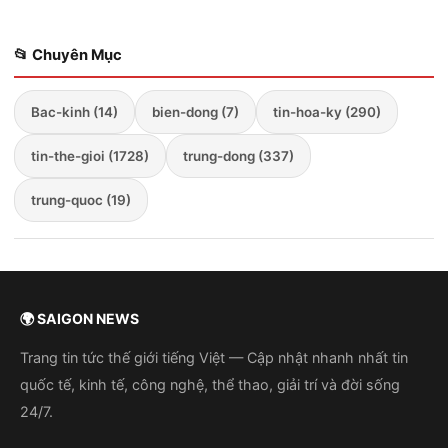
📂 Chuyên Mục
Bac-kinh (14)
bien-dong (7)
tin-hoa-ky (290)
tin-the-gioi (1728)
trung-dong (337)
trung-quoc (19)
🌍 SAIGON NEWS
Trang tin tức thế giới tiếng Việt — Cập nhật nhanh nhất tin
quốc tế, kinh tế, công nghệ, thể thao, giải trí và đời sống
24/7.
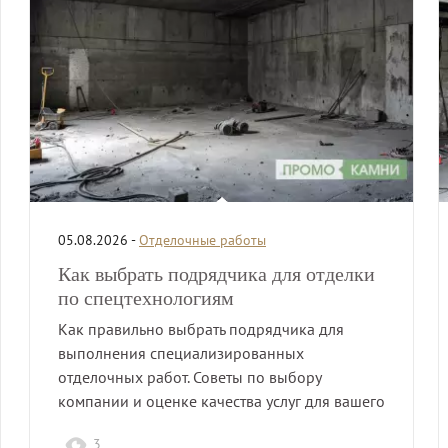
05.08.2026 -
Отделочные работы
Как выбрать подрядчика для отделки
по спецтехнологиям
Как правильно выбрать подрядчика для
выполнения специализированных
отделочных работ. Советы по выбору
компании и оценке качества услуг для вашего
проекта.
3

• **Instructions for the task**:
Throughout the data above, copy all lines where the word "выбрать" is found.

• **Response to this exercise**:
Как выбрать подрядчика для отделки
Как правильно выбрать подрядчика для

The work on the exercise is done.